The outcomes of patients treated on the COVID-minimal pathway were evaluated during a period of surging COVID-19 hospital admissions, to determine the safety of continuing to perform urgent operations during the pandemic.
Crucial treatments were delayed for many patients during the COVID-19 pandemic, over concerns for hospital-acquired COVID-19 infections. To protect cancer patients whose survival depended on timely surgery, a “COVID-minimal pathway” was created.
Patients who underwent a surgical procedure on the pathway between April and May 2020 were evaluated. The “COVID-minimal surgical pathway” consisted of: A) evolving best-practices in COVID-19 transmission-reduction, B) screening patients and staff, C) preoperative COVID-19 patient testing, D) isolating pathway patients from COVID-19 patients. Patient status through two weeks from discharge was determined as a reflection of hospital-acquired COVID-19 infections.

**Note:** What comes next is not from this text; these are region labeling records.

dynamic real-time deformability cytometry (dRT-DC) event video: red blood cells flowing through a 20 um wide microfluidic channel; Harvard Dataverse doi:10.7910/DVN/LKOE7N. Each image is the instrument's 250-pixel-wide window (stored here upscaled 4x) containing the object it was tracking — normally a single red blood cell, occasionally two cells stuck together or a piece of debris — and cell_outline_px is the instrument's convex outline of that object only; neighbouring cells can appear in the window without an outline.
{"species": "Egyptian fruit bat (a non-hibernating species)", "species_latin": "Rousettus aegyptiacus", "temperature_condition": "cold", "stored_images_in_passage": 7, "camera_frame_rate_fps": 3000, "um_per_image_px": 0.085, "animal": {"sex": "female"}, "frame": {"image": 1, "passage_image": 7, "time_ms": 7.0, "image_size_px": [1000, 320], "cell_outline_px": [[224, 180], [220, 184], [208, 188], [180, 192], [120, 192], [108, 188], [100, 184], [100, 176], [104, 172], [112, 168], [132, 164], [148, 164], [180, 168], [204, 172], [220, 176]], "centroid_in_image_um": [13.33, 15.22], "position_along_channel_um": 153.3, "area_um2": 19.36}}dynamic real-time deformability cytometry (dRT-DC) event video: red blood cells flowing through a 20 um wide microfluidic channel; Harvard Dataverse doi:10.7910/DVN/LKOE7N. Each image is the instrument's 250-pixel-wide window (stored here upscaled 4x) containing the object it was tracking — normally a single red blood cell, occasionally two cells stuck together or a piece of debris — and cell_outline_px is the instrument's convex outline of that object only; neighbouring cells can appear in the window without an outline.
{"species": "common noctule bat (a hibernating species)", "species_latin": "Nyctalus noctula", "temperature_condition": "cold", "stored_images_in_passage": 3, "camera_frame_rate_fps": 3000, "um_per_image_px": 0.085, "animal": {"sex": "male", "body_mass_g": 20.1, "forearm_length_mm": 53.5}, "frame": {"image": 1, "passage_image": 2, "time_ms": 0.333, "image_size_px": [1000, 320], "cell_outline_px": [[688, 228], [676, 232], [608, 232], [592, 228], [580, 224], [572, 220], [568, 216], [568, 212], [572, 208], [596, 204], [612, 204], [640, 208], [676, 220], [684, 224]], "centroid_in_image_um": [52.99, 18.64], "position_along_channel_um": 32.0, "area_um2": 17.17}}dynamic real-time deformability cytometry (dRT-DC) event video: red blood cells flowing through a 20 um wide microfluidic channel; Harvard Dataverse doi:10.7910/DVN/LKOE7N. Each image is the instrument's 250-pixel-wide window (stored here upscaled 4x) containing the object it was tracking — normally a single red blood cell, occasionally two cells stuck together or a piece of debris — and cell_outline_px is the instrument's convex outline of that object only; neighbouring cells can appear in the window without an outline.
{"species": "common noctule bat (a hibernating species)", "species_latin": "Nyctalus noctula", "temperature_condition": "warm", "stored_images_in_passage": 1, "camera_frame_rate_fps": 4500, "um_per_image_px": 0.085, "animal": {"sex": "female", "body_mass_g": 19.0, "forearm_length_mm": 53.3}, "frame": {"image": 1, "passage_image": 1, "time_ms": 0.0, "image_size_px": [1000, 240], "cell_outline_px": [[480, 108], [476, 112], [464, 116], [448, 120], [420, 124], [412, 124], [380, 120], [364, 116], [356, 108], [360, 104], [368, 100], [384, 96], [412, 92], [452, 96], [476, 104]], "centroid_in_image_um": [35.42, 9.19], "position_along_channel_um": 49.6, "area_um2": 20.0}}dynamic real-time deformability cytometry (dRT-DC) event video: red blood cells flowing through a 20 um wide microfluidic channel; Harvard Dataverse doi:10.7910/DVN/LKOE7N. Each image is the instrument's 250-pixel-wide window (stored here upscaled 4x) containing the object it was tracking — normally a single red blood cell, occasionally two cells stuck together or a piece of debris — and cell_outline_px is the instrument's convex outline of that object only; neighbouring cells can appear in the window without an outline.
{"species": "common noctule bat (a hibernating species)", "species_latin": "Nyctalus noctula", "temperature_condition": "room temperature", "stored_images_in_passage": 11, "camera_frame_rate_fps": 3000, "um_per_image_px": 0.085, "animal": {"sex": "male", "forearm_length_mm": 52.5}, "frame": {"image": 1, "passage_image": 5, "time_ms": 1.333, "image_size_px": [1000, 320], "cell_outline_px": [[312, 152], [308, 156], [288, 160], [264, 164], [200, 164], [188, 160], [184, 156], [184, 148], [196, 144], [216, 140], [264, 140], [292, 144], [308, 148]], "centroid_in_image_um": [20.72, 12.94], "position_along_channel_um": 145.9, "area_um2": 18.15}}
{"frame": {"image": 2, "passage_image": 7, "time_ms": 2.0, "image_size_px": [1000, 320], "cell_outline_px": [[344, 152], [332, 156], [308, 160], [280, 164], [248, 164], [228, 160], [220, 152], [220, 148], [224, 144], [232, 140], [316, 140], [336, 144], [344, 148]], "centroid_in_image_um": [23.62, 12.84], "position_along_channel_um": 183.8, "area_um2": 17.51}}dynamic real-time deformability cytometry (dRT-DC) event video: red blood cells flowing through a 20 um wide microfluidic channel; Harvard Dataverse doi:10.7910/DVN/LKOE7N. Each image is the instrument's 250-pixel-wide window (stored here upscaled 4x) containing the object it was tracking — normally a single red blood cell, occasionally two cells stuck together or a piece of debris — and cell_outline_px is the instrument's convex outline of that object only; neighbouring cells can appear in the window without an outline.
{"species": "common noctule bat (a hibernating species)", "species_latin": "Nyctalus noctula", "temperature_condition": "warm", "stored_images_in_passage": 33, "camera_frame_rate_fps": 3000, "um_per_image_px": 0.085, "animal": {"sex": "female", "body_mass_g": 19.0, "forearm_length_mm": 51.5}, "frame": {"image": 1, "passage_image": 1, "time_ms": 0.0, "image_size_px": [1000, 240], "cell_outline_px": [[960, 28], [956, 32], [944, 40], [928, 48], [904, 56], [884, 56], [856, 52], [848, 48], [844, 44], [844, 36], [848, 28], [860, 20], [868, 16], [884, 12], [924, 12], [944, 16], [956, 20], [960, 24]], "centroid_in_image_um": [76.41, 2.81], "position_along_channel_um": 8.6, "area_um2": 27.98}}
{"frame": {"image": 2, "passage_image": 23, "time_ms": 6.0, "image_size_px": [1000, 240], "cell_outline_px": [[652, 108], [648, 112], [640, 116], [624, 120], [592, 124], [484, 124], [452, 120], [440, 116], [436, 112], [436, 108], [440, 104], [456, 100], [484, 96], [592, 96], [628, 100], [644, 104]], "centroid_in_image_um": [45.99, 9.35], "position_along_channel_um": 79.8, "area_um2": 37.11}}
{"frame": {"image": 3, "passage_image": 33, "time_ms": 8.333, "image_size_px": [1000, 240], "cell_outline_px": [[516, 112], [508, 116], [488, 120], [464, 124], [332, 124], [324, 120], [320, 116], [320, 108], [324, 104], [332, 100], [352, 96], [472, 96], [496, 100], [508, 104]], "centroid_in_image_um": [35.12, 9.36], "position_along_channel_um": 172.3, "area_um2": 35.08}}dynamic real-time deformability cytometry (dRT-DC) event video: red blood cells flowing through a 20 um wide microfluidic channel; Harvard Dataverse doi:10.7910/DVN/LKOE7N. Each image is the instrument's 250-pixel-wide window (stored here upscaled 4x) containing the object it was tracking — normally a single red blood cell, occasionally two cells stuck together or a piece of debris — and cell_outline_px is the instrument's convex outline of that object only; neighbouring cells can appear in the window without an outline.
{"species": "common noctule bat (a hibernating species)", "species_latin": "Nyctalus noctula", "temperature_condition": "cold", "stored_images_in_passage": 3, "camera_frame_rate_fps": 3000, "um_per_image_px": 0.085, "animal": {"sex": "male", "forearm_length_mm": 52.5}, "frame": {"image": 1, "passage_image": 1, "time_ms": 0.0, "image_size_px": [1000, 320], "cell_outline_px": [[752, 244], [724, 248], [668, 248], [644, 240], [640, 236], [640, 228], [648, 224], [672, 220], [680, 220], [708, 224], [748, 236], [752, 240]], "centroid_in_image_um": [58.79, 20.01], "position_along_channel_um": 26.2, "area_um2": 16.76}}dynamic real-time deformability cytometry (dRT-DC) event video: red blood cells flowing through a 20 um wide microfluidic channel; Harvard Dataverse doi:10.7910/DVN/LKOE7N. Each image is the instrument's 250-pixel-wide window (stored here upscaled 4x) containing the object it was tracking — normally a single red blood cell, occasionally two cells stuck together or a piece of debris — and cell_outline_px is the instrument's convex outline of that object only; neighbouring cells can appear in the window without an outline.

Following implementation, pathway screening processes excluded 7 COVID-19-positive people from interacting with pathway (4 staff and 3 patients). Overall, 122 patients underwent 125 procedures on pathway, yielding 83 admissions (42 outpatient procedures). The median age was 64 (56-79) and 57% of patients were female. The most common surgical indications were cancer affecting the uterus, genitourinary tract, colon, lung or head and neck. The median length of admission was 3 days (1-6). Repeat COVID-19 testing performed on 27 patients (all negative), including 9 patients evaluated in an emergency room and 8 readmitted patients. In the post-operative period, no patient developed a COVID-19 infection.
A COVID-minimal pathway comprised of physical space modifications and operational changes may allow urgent cancer treatment to safely continue during the COVID-19 pandemic, even during the surge-phase.